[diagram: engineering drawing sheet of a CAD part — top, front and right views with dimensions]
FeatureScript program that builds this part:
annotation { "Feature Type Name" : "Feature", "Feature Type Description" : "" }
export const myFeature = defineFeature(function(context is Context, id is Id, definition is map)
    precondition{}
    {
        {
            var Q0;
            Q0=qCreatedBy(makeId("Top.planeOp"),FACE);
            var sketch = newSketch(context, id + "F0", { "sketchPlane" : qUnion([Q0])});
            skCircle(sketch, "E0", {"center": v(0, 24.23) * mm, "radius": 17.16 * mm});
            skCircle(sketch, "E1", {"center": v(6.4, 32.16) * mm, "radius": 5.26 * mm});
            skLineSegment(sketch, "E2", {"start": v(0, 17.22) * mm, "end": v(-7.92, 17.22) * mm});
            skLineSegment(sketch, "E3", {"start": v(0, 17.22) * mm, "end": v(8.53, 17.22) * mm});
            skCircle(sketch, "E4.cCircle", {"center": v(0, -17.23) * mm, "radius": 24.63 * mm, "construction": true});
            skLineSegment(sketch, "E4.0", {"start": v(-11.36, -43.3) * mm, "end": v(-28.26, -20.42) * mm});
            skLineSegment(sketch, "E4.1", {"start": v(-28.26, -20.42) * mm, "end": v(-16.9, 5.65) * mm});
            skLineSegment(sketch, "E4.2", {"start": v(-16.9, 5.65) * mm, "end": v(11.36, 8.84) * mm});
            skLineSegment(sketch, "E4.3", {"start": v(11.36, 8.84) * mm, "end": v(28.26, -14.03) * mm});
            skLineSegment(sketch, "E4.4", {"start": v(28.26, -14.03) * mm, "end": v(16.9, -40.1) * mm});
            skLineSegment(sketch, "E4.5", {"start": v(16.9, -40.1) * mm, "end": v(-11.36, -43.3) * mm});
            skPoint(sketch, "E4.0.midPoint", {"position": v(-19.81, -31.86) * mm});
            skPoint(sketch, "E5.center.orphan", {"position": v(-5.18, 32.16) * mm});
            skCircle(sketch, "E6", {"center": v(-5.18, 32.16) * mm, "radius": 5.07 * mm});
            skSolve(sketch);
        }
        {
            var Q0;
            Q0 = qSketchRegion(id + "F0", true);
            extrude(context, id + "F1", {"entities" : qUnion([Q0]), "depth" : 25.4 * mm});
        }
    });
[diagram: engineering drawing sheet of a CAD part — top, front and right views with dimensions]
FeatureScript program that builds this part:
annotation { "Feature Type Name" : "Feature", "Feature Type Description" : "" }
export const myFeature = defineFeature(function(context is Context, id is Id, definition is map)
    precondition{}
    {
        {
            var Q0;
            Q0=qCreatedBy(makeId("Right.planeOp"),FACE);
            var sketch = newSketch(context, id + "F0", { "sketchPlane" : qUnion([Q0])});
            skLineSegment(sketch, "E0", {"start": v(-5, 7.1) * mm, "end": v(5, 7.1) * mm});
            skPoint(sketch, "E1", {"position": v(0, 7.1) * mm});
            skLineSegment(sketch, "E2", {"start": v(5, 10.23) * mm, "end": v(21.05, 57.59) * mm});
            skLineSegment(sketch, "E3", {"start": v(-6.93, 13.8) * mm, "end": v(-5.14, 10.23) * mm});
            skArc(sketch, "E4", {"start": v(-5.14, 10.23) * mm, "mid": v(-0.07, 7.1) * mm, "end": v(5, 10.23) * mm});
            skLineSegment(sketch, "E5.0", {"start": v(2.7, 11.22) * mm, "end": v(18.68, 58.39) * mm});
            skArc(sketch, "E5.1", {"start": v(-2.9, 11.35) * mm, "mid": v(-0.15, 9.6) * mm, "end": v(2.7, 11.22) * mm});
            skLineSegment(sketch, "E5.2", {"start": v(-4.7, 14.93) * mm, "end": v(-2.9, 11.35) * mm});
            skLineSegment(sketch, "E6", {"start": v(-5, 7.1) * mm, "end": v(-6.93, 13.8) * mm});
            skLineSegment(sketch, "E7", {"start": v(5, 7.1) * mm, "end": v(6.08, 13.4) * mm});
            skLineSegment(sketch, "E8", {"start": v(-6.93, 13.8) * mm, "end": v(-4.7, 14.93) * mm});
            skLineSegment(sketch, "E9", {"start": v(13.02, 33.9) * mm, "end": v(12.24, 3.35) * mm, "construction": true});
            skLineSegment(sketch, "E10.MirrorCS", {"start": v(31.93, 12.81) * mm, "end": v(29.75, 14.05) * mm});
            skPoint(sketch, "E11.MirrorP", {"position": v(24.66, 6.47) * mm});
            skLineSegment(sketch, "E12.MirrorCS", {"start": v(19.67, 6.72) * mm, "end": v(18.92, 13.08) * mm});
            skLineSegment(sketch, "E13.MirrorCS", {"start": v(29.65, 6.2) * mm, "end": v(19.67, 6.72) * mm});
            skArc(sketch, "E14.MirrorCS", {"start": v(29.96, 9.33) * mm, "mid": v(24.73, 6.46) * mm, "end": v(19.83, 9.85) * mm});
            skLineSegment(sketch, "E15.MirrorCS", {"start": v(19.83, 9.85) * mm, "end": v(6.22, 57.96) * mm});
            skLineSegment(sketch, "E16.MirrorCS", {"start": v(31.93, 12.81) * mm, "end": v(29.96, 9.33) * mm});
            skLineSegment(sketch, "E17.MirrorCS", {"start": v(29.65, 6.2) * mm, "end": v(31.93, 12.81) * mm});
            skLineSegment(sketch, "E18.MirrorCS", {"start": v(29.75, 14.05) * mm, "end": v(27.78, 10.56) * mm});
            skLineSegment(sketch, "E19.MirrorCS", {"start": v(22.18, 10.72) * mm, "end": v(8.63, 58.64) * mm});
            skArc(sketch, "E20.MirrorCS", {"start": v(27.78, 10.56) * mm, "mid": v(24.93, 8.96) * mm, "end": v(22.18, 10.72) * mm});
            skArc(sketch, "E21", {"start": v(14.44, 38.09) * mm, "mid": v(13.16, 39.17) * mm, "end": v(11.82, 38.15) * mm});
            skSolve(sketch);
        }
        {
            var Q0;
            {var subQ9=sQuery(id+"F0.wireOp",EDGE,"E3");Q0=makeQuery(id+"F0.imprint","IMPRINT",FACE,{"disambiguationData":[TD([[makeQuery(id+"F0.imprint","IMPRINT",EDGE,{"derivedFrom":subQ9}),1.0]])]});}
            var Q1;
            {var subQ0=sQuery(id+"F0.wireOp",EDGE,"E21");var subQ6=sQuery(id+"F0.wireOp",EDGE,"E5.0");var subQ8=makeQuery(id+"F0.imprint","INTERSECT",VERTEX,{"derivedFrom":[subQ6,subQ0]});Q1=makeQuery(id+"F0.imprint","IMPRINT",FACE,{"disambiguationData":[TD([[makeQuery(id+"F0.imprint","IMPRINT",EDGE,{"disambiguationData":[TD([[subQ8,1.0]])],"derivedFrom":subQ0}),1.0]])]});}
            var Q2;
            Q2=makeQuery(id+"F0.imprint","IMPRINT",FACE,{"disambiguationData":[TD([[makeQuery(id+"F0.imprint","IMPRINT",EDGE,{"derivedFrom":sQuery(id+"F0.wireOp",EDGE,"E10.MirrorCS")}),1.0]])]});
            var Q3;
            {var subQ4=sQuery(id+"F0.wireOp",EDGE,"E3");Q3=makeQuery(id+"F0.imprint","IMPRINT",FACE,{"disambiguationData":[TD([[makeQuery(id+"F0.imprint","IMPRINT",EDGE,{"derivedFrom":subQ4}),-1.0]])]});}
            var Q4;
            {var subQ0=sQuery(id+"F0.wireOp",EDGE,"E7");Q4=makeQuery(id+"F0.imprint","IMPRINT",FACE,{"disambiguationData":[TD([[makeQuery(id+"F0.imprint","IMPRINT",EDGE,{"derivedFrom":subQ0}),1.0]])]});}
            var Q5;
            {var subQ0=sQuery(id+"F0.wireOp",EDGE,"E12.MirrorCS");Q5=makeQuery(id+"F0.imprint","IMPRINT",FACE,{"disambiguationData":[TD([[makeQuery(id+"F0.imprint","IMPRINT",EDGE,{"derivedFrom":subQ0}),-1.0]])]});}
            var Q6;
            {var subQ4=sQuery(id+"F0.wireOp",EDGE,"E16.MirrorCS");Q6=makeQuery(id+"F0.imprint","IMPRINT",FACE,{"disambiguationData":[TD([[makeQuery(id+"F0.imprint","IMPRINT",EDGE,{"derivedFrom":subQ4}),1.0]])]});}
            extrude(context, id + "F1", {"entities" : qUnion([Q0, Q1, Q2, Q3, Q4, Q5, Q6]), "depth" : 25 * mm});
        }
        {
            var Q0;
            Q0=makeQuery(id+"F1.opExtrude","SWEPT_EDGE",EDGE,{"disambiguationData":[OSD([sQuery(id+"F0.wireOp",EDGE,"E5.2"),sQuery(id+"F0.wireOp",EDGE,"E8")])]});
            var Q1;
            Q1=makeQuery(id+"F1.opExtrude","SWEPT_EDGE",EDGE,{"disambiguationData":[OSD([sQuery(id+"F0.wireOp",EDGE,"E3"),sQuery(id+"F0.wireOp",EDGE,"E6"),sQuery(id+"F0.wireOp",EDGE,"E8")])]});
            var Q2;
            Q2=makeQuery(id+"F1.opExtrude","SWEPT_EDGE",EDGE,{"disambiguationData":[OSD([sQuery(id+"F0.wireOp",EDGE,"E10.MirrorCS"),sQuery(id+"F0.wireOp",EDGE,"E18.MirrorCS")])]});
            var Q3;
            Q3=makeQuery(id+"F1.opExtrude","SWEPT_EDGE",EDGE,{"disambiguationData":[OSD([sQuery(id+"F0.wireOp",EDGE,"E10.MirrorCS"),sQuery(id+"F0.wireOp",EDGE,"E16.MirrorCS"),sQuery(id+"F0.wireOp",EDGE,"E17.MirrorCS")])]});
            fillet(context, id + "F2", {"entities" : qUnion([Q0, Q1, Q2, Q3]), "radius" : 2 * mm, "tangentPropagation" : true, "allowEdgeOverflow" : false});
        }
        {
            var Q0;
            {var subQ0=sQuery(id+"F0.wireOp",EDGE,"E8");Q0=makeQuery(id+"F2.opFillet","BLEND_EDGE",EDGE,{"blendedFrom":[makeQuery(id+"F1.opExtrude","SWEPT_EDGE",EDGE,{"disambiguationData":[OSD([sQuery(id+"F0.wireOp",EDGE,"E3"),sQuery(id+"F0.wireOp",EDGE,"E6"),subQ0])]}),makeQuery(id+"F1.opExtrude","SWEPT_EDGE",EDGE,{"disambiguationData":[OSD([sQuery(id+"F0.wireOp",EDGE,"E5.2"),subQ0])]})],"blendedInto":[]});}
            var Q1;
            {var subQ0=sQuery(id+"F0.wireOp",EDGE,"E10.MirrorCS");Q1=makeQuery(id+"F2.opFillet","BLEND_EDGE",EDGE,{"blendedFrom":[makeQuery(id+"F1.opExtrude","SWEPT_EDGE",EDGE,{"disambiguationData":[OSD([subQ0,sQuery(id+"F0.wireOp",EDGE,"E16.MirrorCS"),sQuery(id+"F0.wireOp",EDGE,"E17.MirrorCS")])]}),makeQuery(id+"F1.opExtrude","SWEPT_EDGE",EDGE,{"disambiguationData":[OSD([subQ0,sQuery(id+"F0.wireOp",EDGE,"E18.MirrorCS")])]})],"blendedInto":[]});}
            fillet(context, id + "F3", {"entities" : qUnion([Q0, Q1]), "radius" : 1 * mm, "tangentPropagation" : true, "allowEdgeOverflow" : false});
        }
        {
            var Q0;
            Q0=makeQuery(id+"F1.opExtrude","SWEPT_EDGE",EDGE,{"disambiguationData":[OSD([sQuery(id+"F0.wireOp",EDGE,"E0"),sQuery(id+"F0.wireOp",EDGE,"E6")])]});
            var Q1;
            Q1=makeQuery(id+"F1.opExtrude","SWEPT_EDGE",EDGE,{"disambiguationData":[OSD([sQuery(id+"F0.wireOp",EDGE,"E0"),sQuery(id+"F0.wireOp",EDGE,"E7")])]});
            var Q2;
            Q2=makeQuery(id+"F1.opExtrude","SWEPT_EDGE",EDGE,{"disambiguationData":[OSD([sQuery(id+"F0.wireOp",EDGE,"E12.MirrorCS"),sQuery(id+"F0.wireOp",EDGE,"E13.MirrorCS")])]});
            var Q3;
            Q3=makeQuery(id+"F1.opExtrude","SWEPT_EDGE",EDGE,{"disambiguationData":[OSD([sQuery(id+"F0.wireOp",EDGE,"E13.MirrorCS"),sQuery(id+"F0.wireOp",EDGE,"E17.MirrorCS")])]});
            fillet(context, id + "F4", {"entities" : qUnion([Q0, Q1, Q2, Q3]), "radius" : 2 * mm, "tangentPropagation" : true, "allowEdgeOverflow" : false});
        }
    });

§ **What the task asks**: Starting with the first line of the records and going on through the line that contains "v(0, 24.23) *", set those lines out as a numbered list with any blank lines left out.

§ **Complete response**:
1. [diagram: engineering drawing sheet of a CAD part — top, front and right views with dimensions]
2. FeatureScript program that builds this part:
3. annotation { "Feature Type Name" : "Feature", "Feature Type Description" : "" }
4. export const myFeature = defineFeature(function(context is Context, id is Id, definition is map)
5.     precondition{}
6.     {
7.         {
8.             var Q0;
9.             Q0=qCreatedBy(makeId("Top.planeOp"),FACE);
10.             var sketch = newSketch(context, id + "F0", { "sketchPlane" : qUnion([Q0])});
11.             skCircle(sketch, "E0", {"center": v(0, 24.23) * mm, "radius": 17.16 * mm});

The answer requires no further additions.